Friday, March 12, 2010
Why Charles S. Dutton Should be in Every Movie
I was watching Rudy the other day, which is an underdog story of a kid who dreams of playing football for the University of Notre Dame's Flying Irish. I watched most of the movie with specks of tears in my eyes because the movie is so nice and honest and uplifting. Movies aren't nice very often anymore (or honest for that matter), so I cherish the ones that are when I stumble across them. More to the point, Roger Ebert often writes about actors who are so good in such a wide variety or roles that, when they come on screen, people perk up in their seats because you know something good is coming.
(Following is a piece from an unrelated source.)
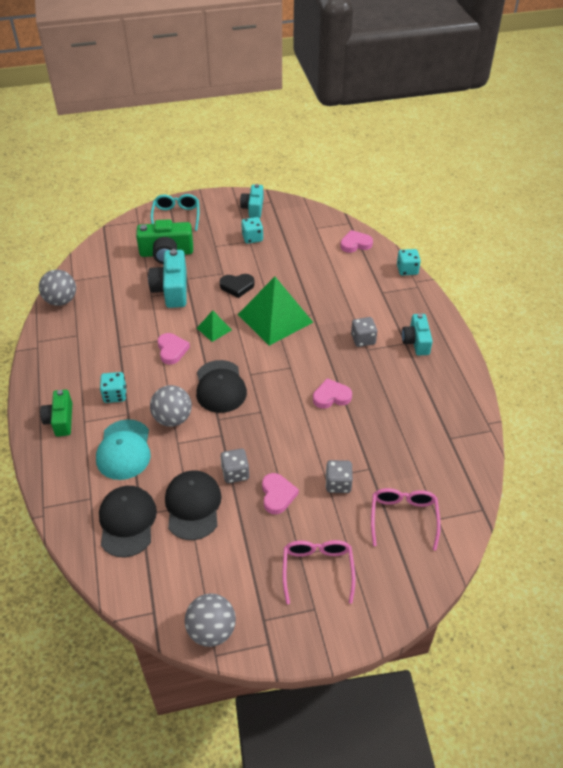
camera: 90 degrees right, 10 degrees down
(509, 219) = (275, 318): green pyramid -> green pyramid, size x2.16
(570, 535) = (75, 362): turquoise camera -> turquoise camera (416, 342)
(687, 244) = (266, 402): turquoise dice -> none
Often included on this list are Christopher Walken, William H. Macy, Peter Dinklidge, Richard Jenkins, and a slew of others that don't come instantly to mind. I'd like to add another one: Charles S. Dutton. You may not know him by name, but I guarantee you've seen him before and, despite his being in some bad movies, I've never seen him give a bad performance. Just look at him as the Notre Dame caretaker in Rudy and how much life and emotion he brings to this scene without once pandering to the camera or announcing himself as an actor in the midst of a big dramatic moment. Even more impressive is the way he holds himself. You never once believe that he isn't actually a caretaker. And now look at him in the trailer for John Sayles' underrated The Honeydripper playing a totally different role. He's also played a hard-as-nails sheriff in A Time to Kill, a wise father with one or two powerful scenes in Menace II Society, a doctor in Gothika, and a man on the bus in Spike Lee's Get On The Bus, along with many, many others. My question is: the man is so talented and has such a wide range of notes that he can play, when is he going to get a really juicy lead role? All he needs is a film like The Visitor of Crazy Heart and he'll be set. Fingers crossed.